Près d’une semaine après l’échec de Ons Jabeur en finale de l’Open des Etats-Unis (semaine de désillusion, d’inconsolation, de réaction), le moment paraît venu, enfin, de mettre les choses au clair. De tempérer, surtout. De n’exagérer ni joies ni déceptions. D’éviter les chimères, et de ne s’en tenir qu’à la stricte réalité. Simplement, de savoir distinguer le vrai du faux.

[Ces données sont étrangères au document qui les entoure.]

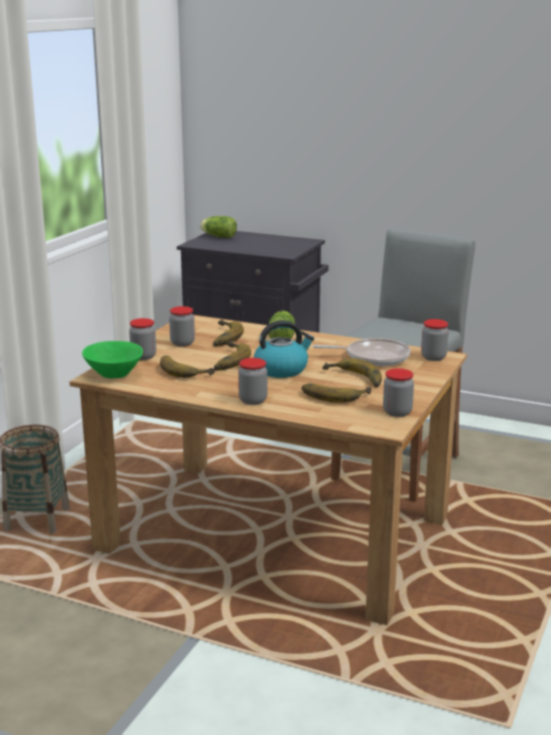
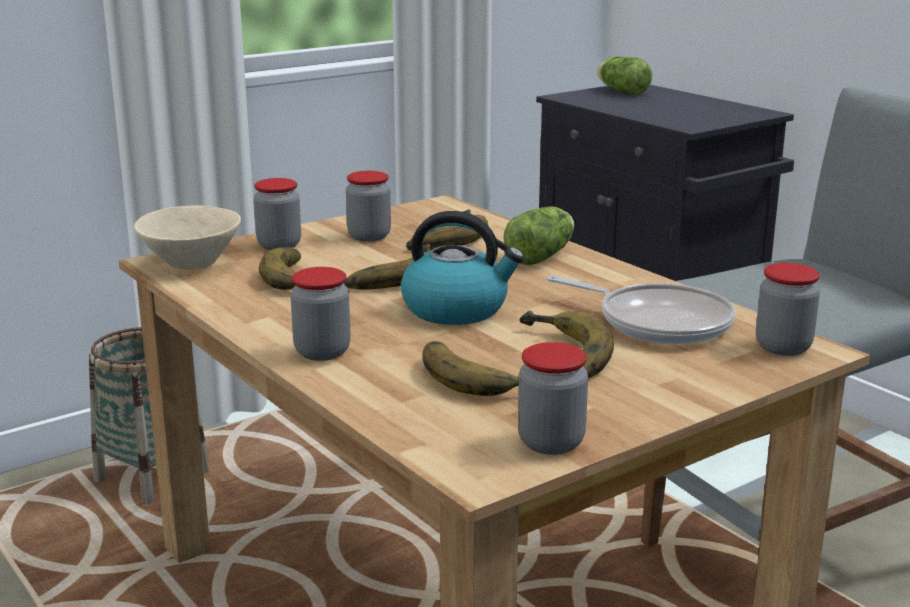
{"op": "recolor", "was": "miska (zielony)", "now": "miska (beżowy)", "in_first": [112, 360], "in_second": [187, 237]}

Prime vérité, souvent omise : la percée mondiale de Ons Jabeur correspond à un temps de grave crise pour le pays. D’où compensation morale. D’où que tout un peuple s’y est accroché. Exagérant outre mesure les victoires, mais, hélas, supportant de moins en moins les insuccès. Hélas, surtout, car au final, réfléchissons un peu, la compensation morale ne résout rien de la crise. Pis : elle fait «mauvaise» pression. La championne s’y sent obligée. Trop. Sûrement trop dans les grandes occasions. Les pronostics d’avant-match allaient presque tous en faveur de Swiatec. Motif : Swiatec gagne toutes ses finales. On aurait pu tout aussi bien arguer du fait que Ons les rate presque toutes. Les Polonais n’ont pas besoin de Swiatec pour résoudre leurs autres problèmes. LesTunisiens s’agrippent, eux, à leur championne. Cela influe plutôt mal sur les résultats.

Concernant Ons, quelques vérités techniques, intéressant compétence et performances, appellent meilleure précision. Nos confrères spécialistes occidentaux en parlent, mais, curieux, soit nous passons outre, soit nous ne relayons pas assez. D’aucuns expliquaient par exemple que des deux défaites successives de Jabeur en finales de grand Chelem, une seule ne trouve pas d’explication raisonnable, celle de Wimbledon, face à Rybakina. Rybakina était inférieure en tout à Ons Jabeur. En talent pur et au classement ATP. Qui plus est, elle avait concédé le premier set et était menée au second. Le vrai tournant de carrière, l’entrée, sans doute, définitive dans la liste des grands, c’est là que le vrai ratage a eu lieu. L’échec face à Swiatec ?

Aucun lien vraiment ; Swiatec demeure de loin supérieure. Il n’y a eu ni malchance, ni injustice dimanche à l’Open des Etats-Unis.

La meilleure a gagné. Ons Jabeur doit se l’expliquer clairement, et réfléchir sérieusement à la suite sans états d’âme encore, et sans perte de temps.

La suite pour Ons Jabeur ? Nos spécialistes (les moins découragés d’entr’eux) insistent sur le retour en force du second set et sur le tie-break où notre championne a frôlé l’égalisation pour soutenir que, pour Ons Jabeur, demain sera comme hier, même talent, même ambition, et peut-être dès demain l’open d’Australie.

L’hier, néanmoins, pour Ons s’est plutôt attardé. L’objectif grand Chelem dépend en général de la prime jeunesse. Or, à cet âge, la tenniswoman était presque à l’arrêt. Les plus hauts challenges se compliquent à l’approche de l’âge mature. Là est probablement la faille. C’est à quoi Ons devrait, le plus, s’employer.